### 任务要求
1. 请把源文本中以"新字符串包含Unicode代码点数组"开头的那段文字改写成要点列表，并保留其主要事实。
2. 根据源文本中的注释，第一遍循环（Pass 1）用来做什么？
3. 请写出源文本中从"if (offset > codePoints.length"开始、到"else if (Character.isValidCodePoint(c))"结束的部分，并把其中的"end"替换为"limit"。

新字符串包含Unicode代码点数组参数的子数组中的字符。offset参数是子数组的第一个代码点的索引，而count参数指定子数组的长度。将子数组的内容转换为字符。int数组的后续修改不影响新创建的字符串

	public String(int[] codePoints, int offset, int count) {
        if (offset < 0) {
            throw new StringIndexOutOfBoundsException(offset);
        }
        if (count <= 0) {
            if (count < 0) {
                throw new StringIndexOutOfBoundsException(count);
            }
            if (offset <= codePoints.length) {
                this.value = "".value;
                return;
            }
        }
        // Note: offset or count might be near -1>>>1.
        if (offset > codePoints.length - count) {
            throw new StringIndexOutOfBoundsException(offset + count);
        }

        final int end = offset + count;

        // Pass 1: Compute precise size of char[]
        int n = count;
        for (int i = offset; i < end; i++) {
            int c = codePoints[i];
            if (Character.isBmpCodePoint(c))
                continue;
            else if (Character.isValidCodePoint(c))
                n++;
            else throw new IllegalArgumentException(Integer.toString(c));
        }

        // Pass 2: Allocate and fill in char[]
        final char[] v = new char[n];

        for (int i = offset, j = 0; i < end; i++, j++) {
            int c = codePoints[i];
            if (Character.isBmpCodePoint(c))
                v[j] = (char)c;
            else
                Character.toSurrogates(c, v, j++);
        }

        this.value = v;
    }

检查数组是否越界的辅助函数CheckBoundes():

private static void checkBounds(byte[] bytes, int offset, int length) {
    if (length < 0)
        throw new StringIndexOutOfBoundsException(length);
    if (offset < 0)
        throw new StringIndexOutOfBoundsException(offset);
    if (offset > bytes.length - length)

空间问答数据行
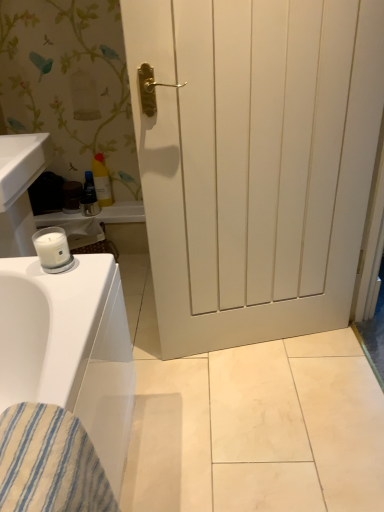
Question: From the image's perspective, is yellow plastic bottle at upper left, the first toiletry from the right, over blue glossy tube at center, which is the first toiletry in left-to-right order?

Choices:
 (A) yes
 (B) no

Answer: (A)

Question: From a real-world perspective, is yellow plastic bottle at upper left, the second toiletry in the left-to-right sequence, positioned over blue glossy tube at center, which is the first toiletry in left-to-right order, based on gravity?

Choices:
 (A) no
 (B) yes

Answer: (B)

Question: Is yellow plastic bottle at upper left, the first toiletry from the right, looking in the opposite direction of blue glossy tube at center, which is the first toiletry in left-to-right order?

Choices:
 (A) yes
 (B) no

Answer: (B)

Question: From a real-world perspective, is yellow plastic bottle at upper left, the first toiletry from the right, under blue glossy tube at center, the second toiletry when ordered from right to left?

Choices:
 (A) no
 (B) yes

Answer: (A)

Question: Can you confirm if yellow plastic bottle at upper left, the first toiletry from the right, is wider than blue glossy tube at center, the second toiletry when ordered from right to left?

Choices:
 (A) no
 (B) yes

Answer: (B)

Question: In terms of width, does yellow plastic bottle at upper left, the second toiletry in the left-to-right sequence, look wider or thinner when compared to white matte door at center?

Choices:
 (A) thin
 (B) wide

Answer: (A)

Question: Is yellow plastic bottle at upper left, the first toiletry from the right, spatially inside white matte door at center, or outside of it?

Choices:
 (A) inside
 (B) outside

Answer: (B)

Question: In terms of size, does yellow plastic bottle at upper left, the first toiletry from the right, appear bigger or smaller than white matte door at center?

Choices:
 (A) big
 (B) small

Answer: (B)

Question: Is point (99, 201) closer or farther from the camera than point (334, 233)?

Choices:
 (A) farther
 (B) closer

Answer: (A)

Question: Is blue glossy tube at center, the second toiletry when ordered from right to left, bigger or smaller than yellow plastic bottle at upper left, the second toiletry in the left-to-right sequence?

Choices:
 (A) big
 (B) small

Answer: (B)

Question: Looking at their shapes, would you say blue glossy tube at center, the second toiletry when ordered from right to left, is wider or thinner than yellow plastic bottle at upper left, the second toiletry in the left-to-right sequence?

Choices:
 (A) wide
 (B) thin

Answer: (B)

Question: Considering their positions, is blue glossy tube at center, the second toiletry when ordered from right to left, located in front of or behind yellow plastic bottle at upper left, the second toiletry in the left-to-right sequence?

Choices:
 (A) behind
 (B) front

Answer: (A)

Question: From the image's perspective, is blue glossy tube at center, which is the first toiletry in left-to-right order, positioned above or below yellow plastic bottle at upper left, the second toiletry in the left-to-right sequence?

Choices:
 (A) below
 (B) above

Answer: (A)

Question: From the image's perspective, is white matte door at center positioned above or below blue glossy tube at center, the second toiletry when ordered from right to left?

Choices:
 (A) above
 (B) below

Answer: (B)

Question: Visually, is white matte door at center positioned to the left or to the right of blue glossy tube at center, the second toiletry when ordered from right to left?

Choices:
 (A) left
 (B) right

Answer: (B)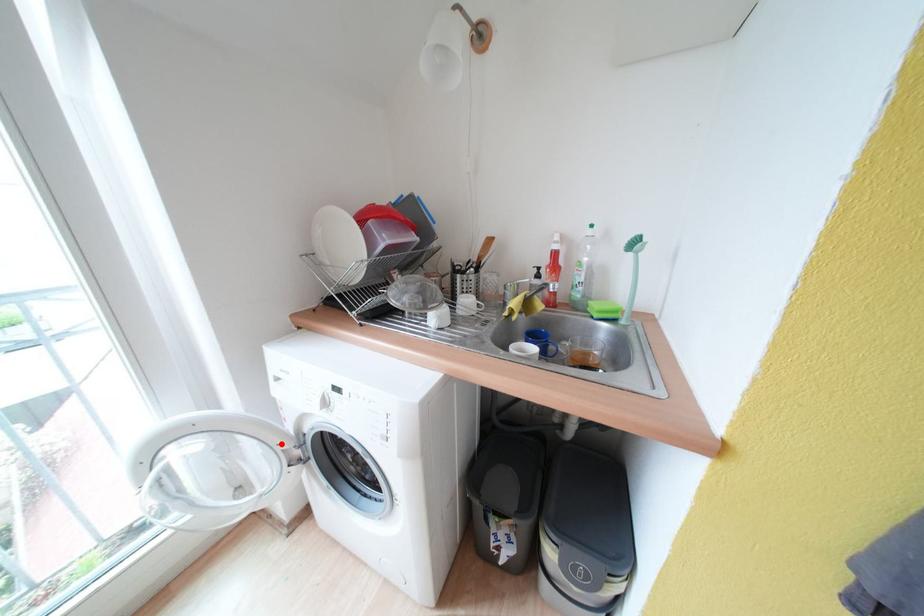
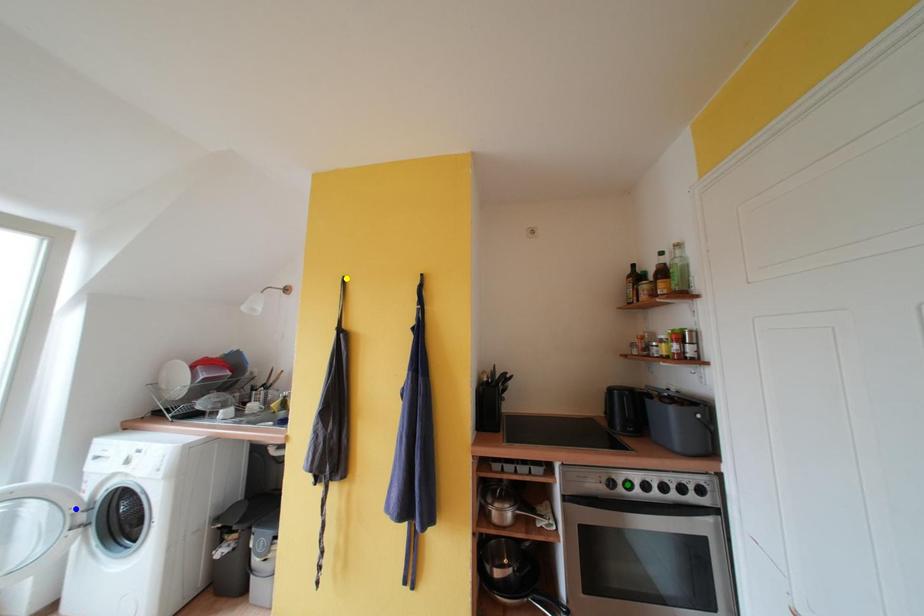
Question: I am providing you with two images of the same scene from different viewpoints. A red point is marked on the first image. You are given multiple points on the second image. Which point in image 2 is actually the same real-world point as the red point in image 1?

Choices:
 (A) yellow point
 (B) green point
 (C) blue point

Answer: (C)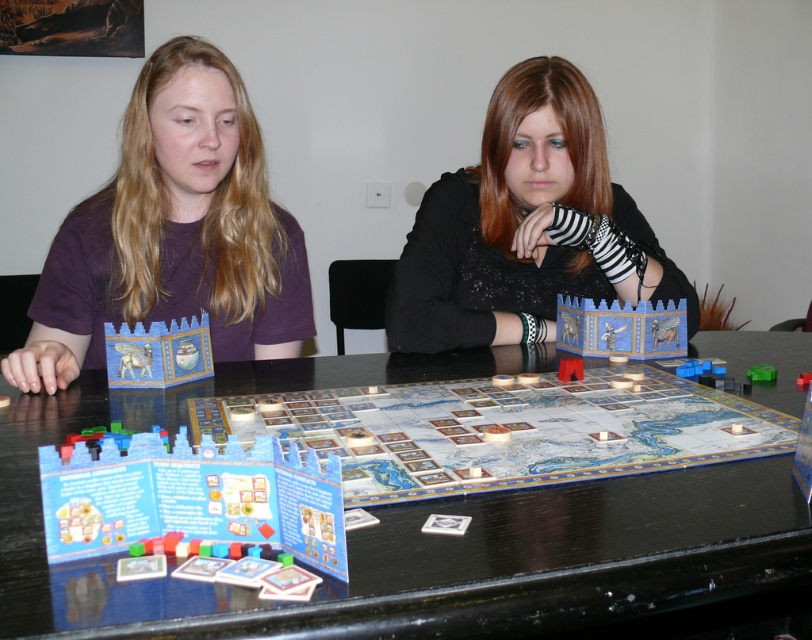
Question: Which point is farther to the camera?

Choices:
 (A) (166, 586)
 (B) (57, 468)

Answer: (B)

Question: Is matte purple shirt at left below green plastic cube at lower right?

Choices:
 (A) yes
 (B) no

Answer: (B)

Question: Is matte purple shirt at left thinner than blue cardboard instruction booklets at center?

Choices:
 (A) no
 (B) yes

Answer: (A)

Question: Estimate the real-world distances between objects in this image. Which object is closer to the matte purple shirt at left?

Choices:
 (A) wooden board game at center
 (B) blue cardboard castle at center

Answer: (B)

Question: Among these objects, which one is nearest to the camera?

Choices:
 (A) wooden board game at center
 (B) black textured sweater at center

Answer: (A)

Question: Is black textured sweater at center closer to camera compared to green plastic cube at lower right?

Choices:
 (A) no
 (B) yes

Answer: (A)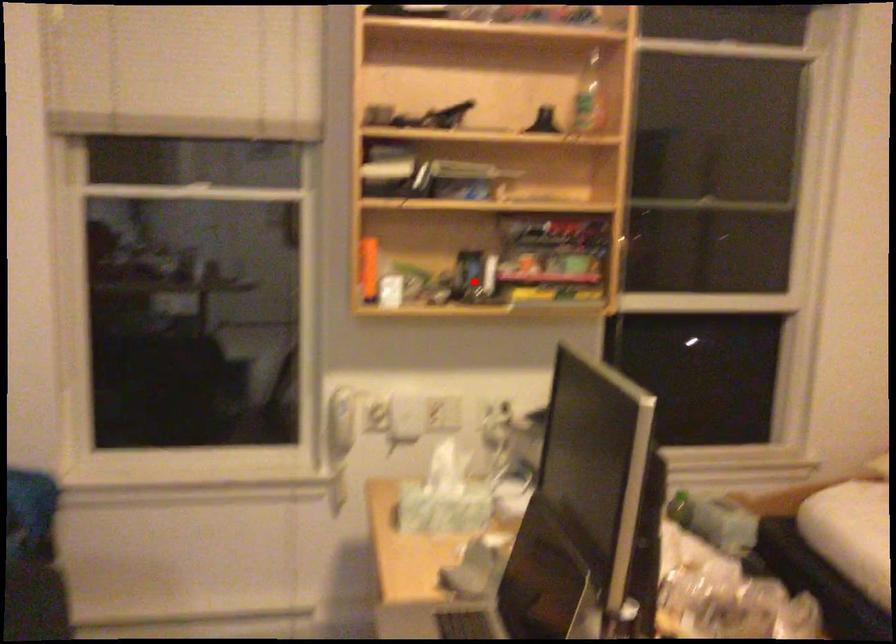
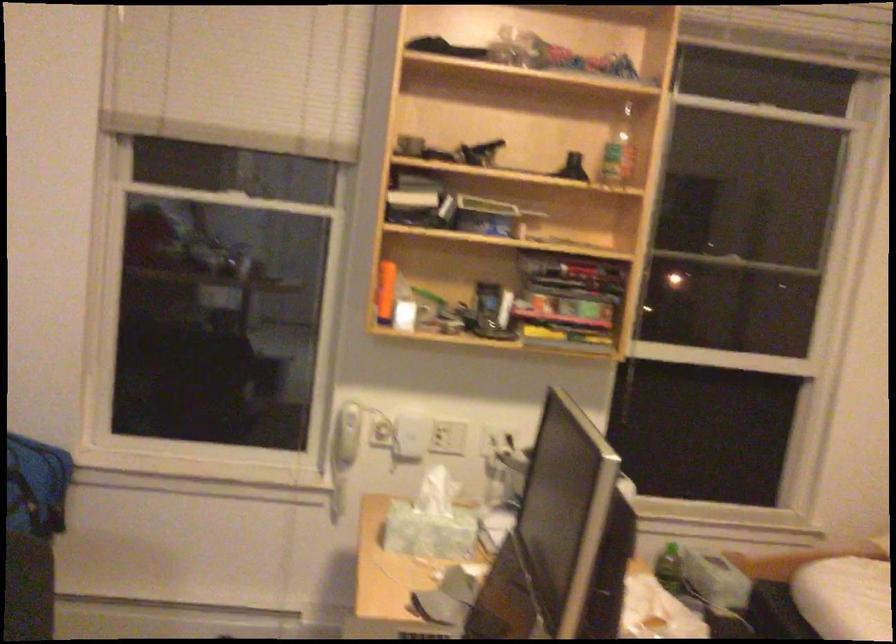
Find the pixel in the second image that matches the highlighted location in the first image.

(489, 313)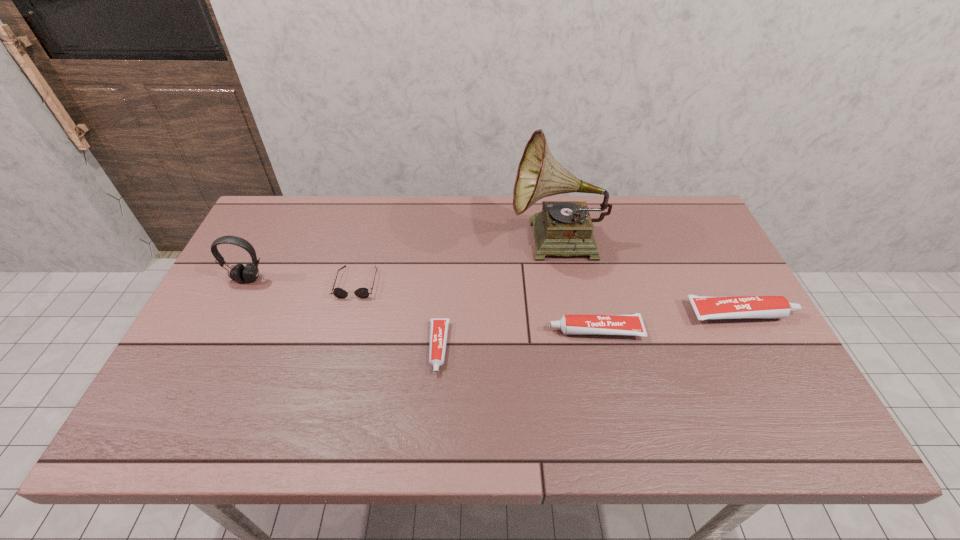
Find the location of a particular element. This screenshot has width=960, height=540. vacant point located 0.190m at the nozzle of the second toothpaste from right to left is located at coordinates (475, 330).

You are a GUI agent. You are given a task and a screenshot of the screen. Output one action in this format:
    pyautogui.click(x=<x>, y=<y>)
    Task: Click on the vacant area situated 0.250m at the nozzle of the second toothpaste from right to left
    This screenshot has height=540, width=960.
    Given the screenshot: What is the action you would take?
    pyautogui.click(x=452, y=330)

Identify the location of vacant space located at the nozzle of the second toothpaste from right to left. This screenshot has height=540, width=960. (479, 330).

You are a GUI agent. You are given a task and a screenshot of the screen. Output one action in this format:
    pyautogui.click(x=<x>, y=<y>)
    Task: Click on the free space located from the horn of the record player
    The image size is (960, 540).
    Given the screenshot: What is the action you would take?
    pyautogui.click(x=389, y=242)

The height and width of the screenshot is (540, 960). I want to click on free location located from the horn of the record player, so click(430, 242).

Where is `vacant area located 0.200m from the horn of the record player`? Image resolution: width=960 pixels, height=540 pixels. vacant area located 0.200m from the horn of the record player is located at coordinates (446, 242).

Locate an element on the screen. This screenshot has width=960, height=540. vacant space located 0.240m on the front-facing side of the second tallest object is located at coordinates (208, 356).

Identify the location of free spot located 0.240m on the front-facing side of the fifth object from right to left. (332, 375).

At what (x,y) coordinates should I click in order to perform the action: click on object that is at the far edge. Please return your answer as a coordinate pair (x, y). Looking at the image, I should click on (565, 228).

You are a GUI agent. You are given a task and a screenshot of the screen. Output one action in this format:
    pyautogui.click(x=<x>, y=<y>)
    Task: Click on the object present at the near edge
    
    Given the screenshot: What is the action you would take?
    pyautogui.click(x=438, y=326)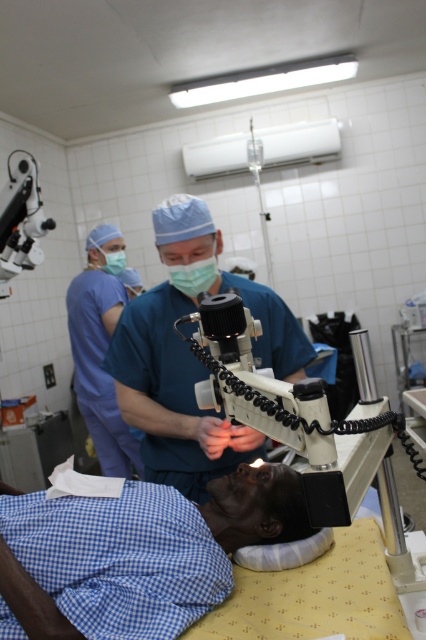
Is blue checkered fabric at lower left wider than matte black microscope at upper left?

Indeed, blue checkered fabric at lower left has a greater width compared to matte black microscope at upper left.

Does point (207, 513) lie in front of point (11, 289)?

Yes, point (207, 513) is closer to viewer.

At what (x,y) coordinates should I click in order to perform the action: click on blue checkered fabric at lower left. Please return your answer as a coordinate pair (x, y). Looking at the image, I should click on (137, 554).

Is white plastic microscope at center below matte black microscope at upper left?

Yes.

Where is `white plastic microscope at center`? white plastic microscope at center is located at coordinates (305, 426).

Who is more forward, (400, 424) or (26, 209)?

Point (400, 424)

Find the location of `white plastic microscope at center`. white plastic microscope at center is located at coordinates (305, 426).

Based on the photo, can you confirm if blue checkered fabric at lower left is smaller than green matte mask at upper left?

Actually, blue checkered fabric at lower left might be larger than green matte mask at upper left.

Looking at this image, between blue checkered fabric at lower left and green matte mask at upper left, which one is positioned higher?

### 逐项输出
1.
- 新字符串由 Unicode 代码点数组参数中某个子数组的字符构成。
- offset 参数是该子数组第一个代码点的索引。
- count 参数指定该子数组的长度。
- 子数组的内容会被转换为字符。
- 之后修改该 int 数组不会影响新创建的字符串。

2. 计算 char[] 的精确大小。

3.
if (offset > codePoints.length - count) {
            throw new StringIndexOutOfBoundsException(offset + count);
        }

        final int limit = offset + count;

        // Pass 1: Compute precise size of char[]
        int n = count;
        for (int i = offset; i < limit; i++) {
            int c = codePoints[i];
            if (Character.isBmpCodePoint(c))
                continue;
            else if (Character.isValidCodePoint(c))